文章目录
- agricolae
- DescTools
- bruceR
- 1. 回归分析
- 决定系数 R 2 R^2 R2
- 效应值η²p
- 方差膨胀系数VIF
- 标准化偏回归系数
- 偏相关r.partial与半偏相关r.part
- 2. 方差分析
- 描述分析结果
- 方差表
- 方差一致性检验
- 球形检验
- 简单效应
主要介绍agricolae包、DescTools包、bruceR包。
agricolae
iris%>%aov(Sepal.Length~Species,data=.)%>%
agricolae::duncan.test("Species",group=F,console=T)
group=T
则输出分组标记(abc),否则输出差异值。
Study: . ~ "Species"
Duncan's new multiple range test
for Sepal.Length
Mean Square Error: 0.2650082
Species, means
Sepal.Length std r Min Max
setosa 5.006 0.3524897 50 4.3 5.8
versicolor 5.936 0.5161711 50 4.9 7.0
virginica 6.588 0.6358796 50 4.9 7.9
Alpha: 0.05 ; DF Error: 147
Critical Range
2 3
0.2034688 0.2141585
Means with the same letter are not significantly different.
Sepal.Length groups
virginica 6.588 a
versicolor 5.936 b
setosa 5.006 c
双因素方差分析
library(agricolae)
data(greenhouse)
greenhouse%>%.[[1]]%>%
as_tibble()%>%
split(.$method)%>%
map(~aov(weight ~ variety,data=.x))%>%
map(~duncan.test(.,"variety",console=F))%>%
map(~.$groups)
> greenhouse%>%.[[1]]%>%
+ as_tibble()%>%
+ split(.$method)%>%
+ map(~aov(weight ~ variety,data=.x))%>%
+ map(~duncan.test(.,"variety",console=F))%>%
+ map(~.$groups)
$aeroponic
weight groups
Mariva 95.35625 a
Unica 88.54750 a
Costanera 40.15250 b
$bed
weight groups
Mariva 96.8025 a
Costanera 87.5475 ab
Unica 69.0825 b
$hydroponic
weight groups
Unica 26.28500 a
Costanera 26.13500 a
Mariva 14.25125 b
$pot
weight groups
Costanera 141.0425 a
Unica 94.5550 b
Mariva 92.2050 b
DescTools
agricolae::greenhouse[[1]]%>%aov(weight ~ variety+method, data=.)%>%
DescTools::PostHocTest(method = "duncan")
> greenhouse[[1]]%>%aov(weight ~ variety+method, data=.)%>%
+ DescTools::PostHocTest(method = "duncan")

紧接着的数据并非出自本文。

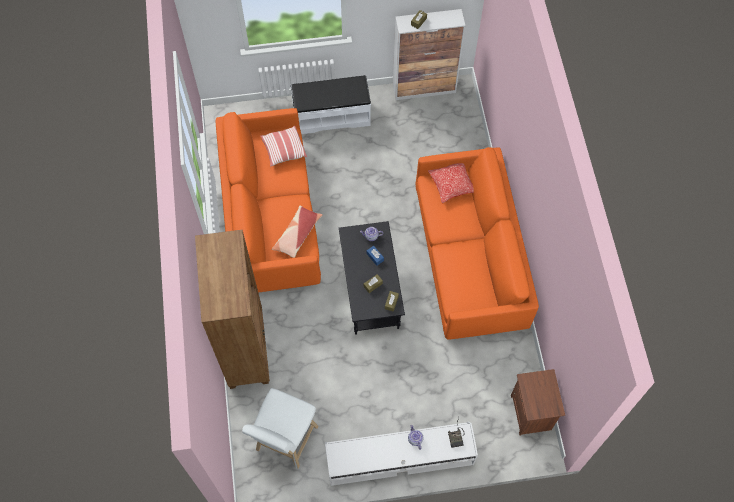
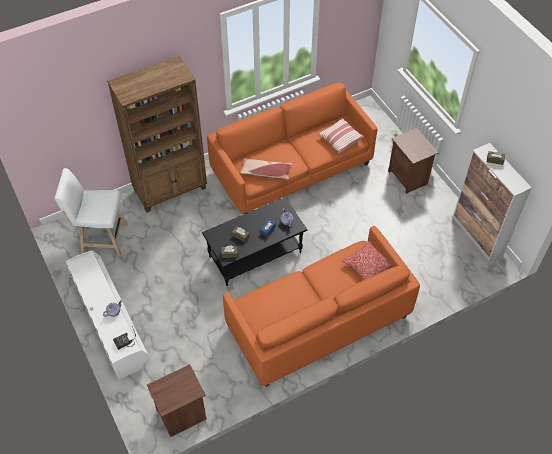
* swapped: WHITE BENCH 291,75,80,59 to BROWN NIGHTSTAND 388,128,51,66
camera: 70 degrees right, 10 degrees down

Posthoc multiple comparisons of means : Duncan's new multiple range test
95% family-wise confidence level
$variety
diff lwr.ci upr.ci pval
Mariva-Costanera 0.934375 -8.579594 10.448344 0.8471
Unica-Costanera -4.101875 -13.615844 5.412094 0.3973
Unica-Mariva -5.036250 -15.052430 4.979930 0.3306
$method
diff lwr.ci upr.ci pval
bed-aeroponic 9.792083 -1.193702 20.77787 0.0805 .

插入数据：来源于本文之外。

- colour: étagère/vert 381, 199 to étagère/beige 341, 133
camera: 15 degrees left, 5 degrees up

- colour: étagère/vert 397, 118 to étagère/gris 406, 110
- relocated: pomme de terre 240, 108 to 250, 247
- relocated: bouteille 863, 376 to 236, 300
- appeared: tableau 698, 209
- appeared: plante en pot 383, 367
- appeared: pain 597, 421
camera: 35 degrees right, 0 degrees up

hydroponic-aeroponic -52.461667 -63.447452 -41.47588 3.3e-11 ***
pot-aeroponic 34.582083 23.016394 46.14777 2.0e-09 ***
hydroponic-bed -62.253750 -73.819439 -50.68806 1.7e-11 ***
pot-bed 24.790000 13.804215 35.77579 1.2e-05 ***
pot-hydroponic 87.043750 75.090244 98.99726 1.1e-11 ***
---
Signif. codes: 0 '***' 0.001 '**' 0.01 '*' 0.05 '.' 0.1 ' ' 1
bruceR
关于bruceR包的具体内容可参考包寒吴霜的专栏。
1. 回归分析
model=lm(Temp ~ Month + Day + Wind + Solar.R, data=airquality)
GLM_summary(model)
查看结果为:
> GLM_summary(model)
MODEL INFO:
Model type: General Linear Model (GLM) (OLS Regression)
Observations: N = 146 (7 missing cases deleted)
MODEL FIT:
F(4, 141) = 22.22, p < 1e-10 ***
R² = 0.38659 (Adjusted R² = 0.36919)
ANOVA table:
─────────────────────────────────────────────────────
Sum Sq Df Mean Sq F p η²p
─────────────────────────────────────────────────────
[Model] 4040.28 4 1010.07 18.82 <.001 *** 0.348
Month 1367.28 1 1367.28 25.47 <.001 *** 0.153
Day 76.54 1 76.54 1.43 .234 0.010
Wind 1741.28 1 1741.28 32.44 <.001 *** 0.187
Solar.R 855.18 1 855.18 15.93 <.001 *** 0.102
Residuals 7568.88 141 53.68
Total 11609.16 145 80.06
─────────────────────────────────────────────────────
FIXED EFFECTS:
Outcome variable: Temp (N = 146)
──────────────────────────────────────────────────────────────────
b S.E. t p [95% CI] VIF
──────────────────────────────────────────────────────────────────
(Intercept) 68.770 (4.391) 15.66 <.001 *** [60.089, 77.450]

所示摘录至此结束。